How to complete this task: Your output should be the records below, word for word and picture-free.

Provided data Block Start

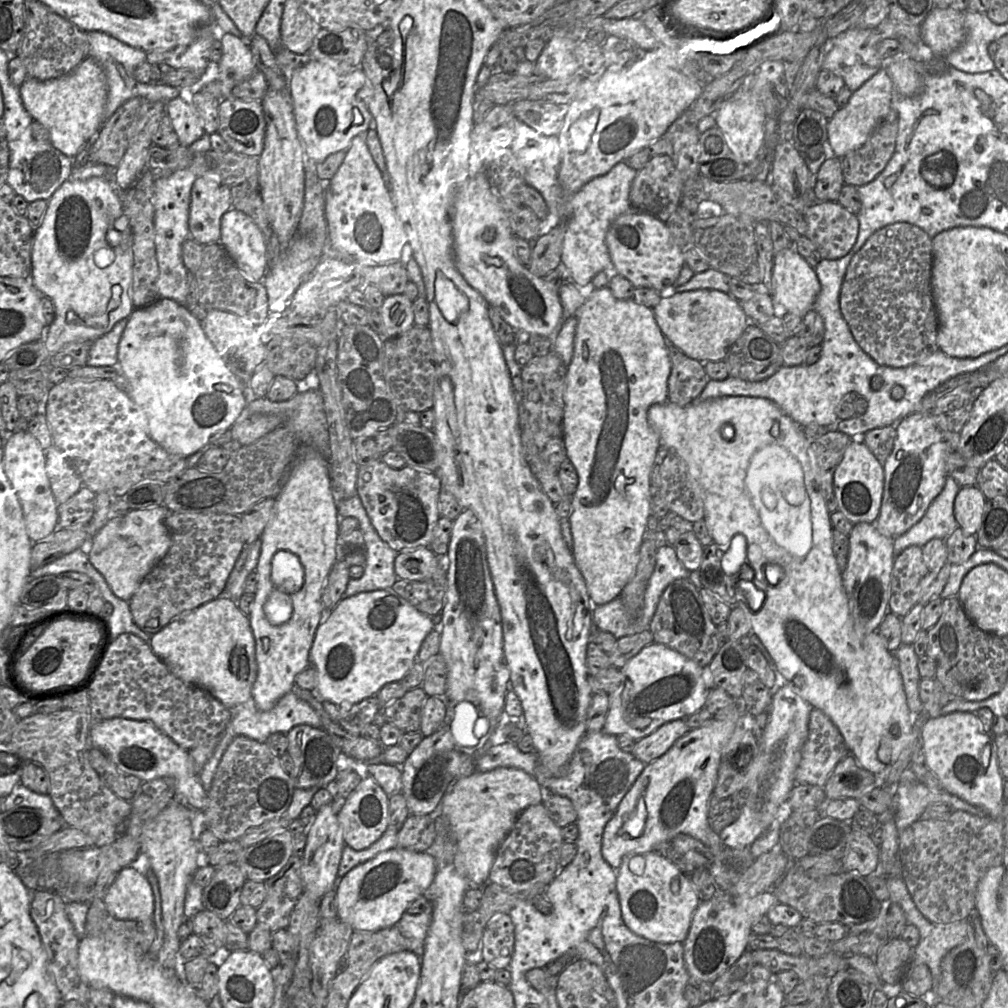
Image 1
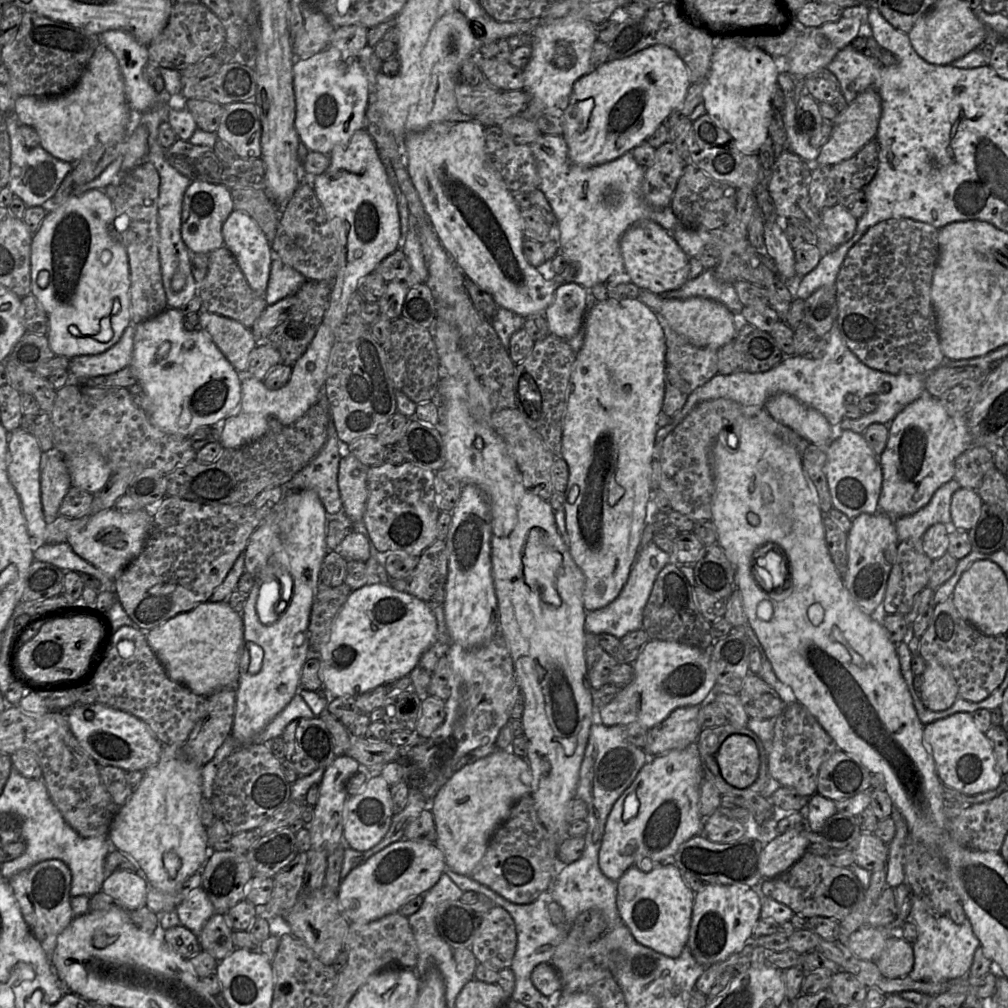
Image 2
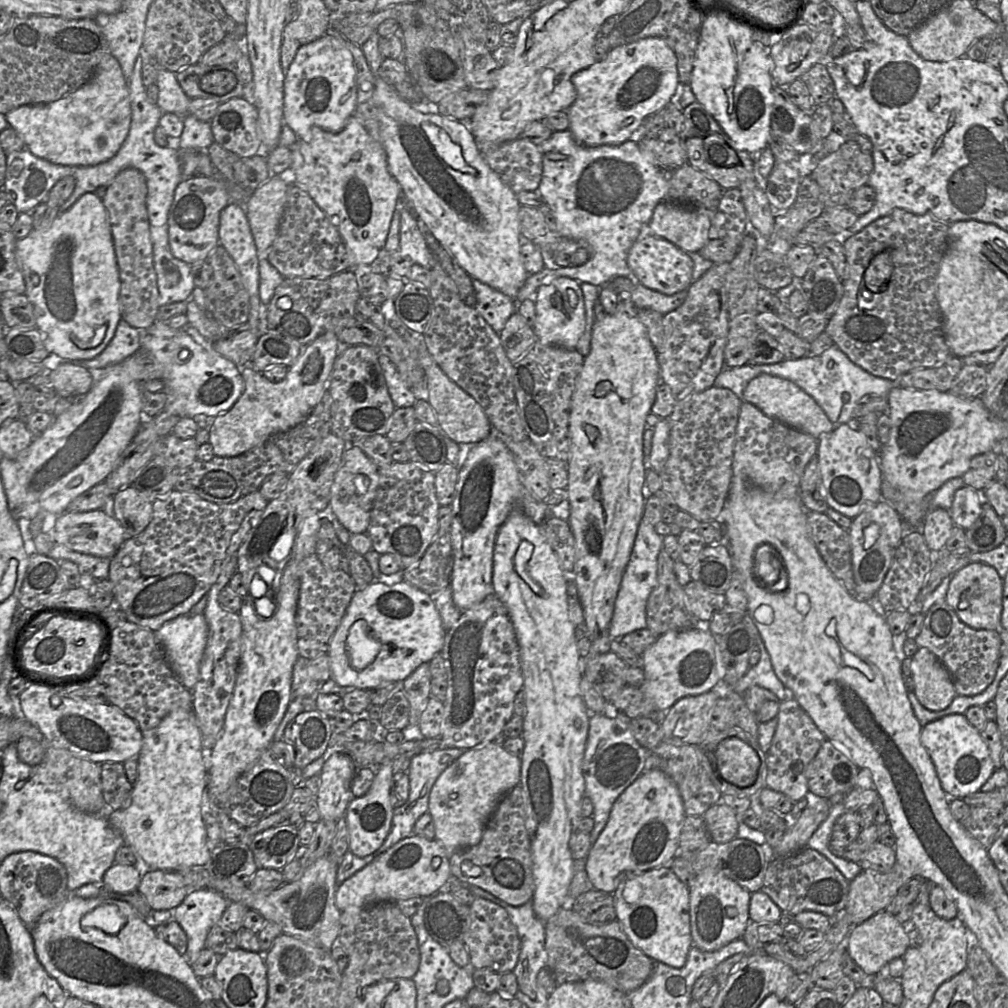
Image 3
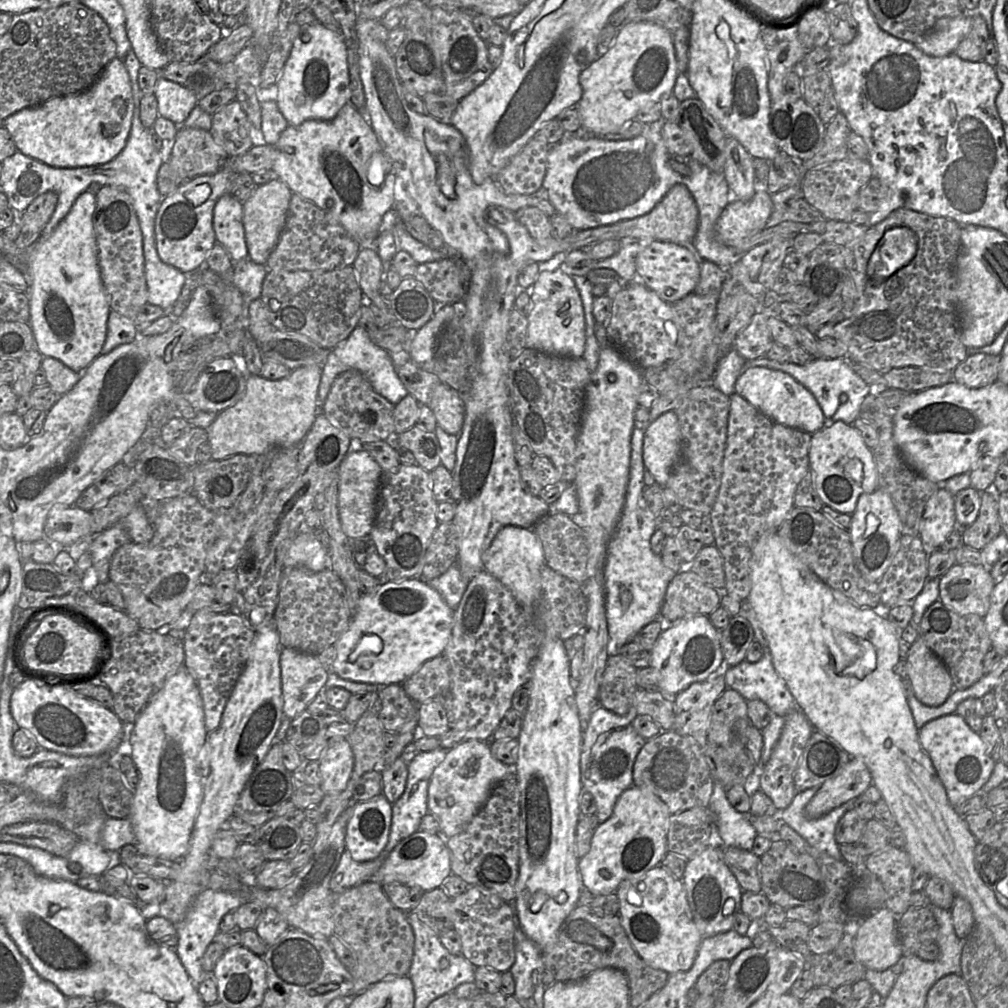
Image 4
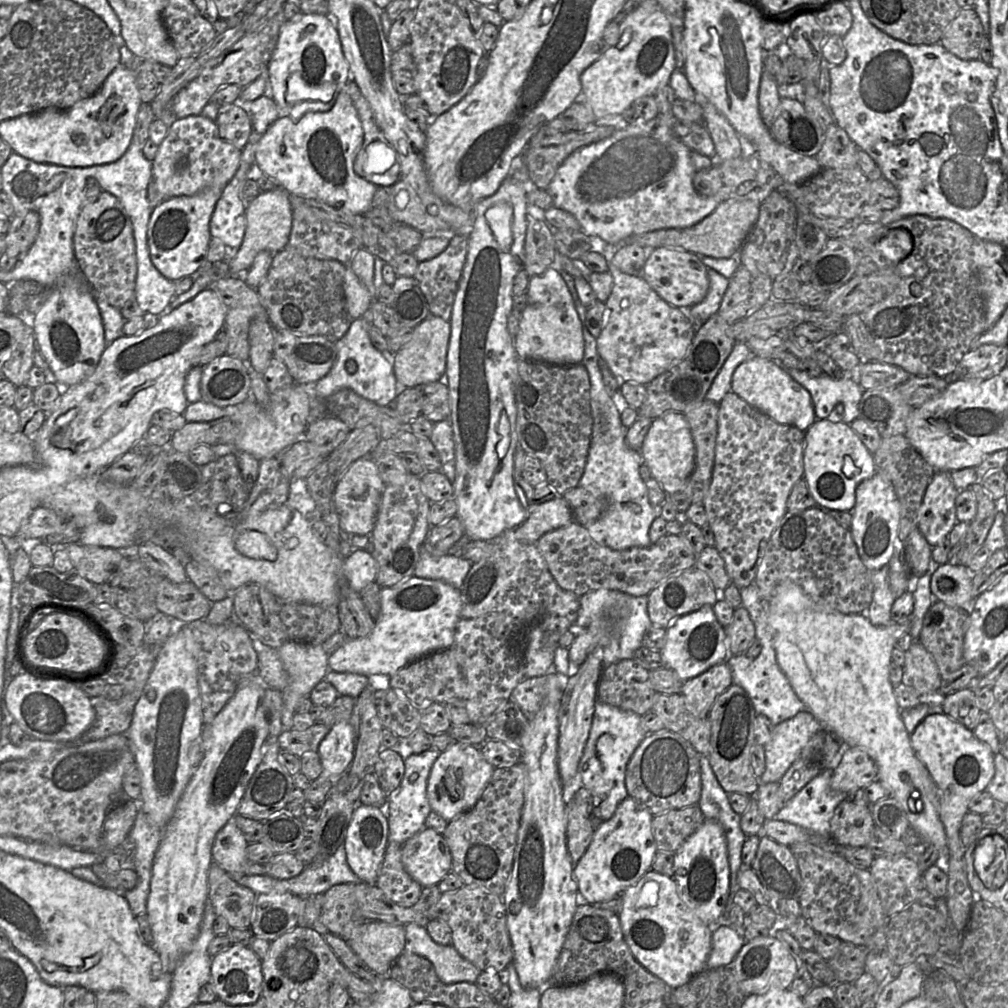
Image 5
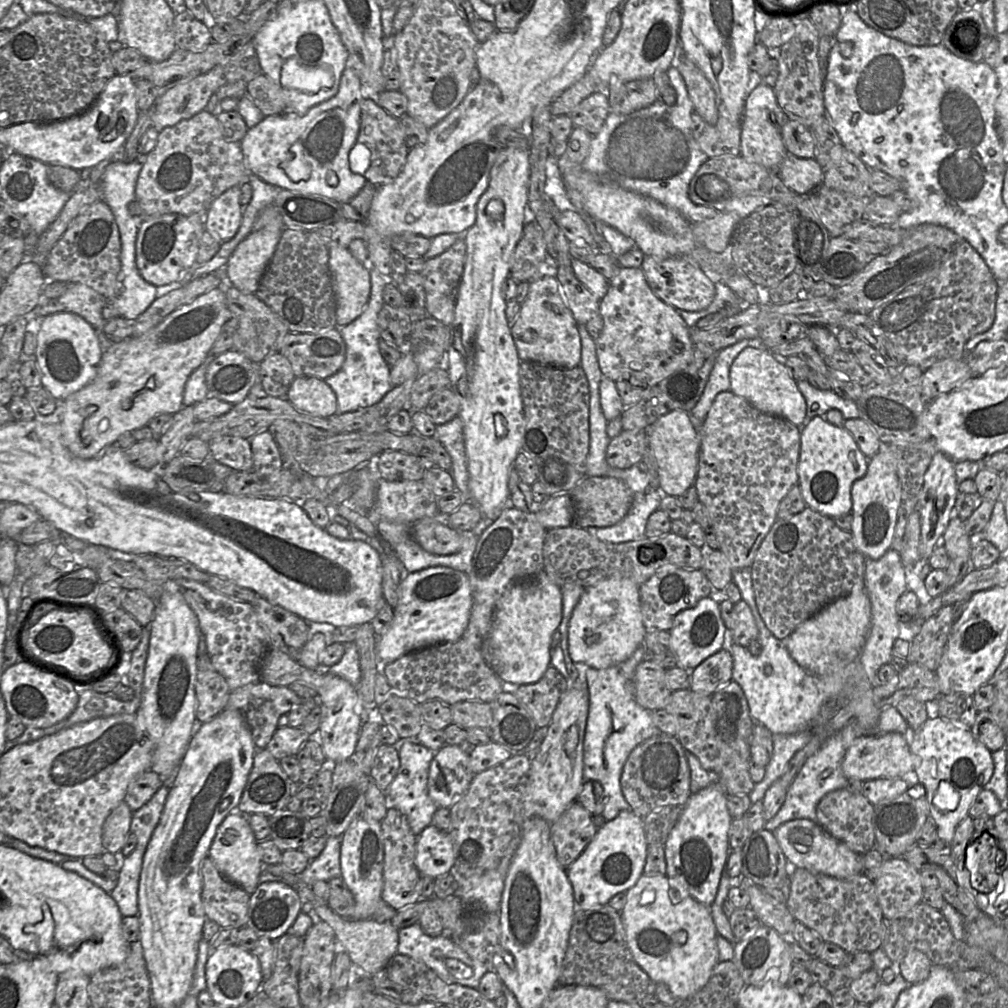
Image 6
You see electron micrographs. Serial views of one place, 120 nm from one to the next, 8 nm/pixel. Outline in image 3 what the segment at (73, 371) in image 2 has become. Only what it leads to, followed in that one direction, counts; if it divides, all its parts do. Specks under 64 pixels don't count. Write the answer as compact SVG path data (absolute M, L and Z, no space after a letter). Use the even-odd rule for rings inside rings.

Provided data Block End

Reply to the task:
Image 1
Image 2
Image 3
Image 4
Image 5
Image 6
You see electron micrographs. Serial views of one place, 120 nm from one to the next, 8 nm/pixel. Outline in image 3 what the segment at (73, 371) in image 2 has become. Only what it leads to, followed in that one direction, counts; if it divides, all its parts do. Specks under 64 pixels don't count. Write the answer as compact SVG path data (absolute M, L and Z, no space after a letter). Use the even-odd rule for rings inside rings.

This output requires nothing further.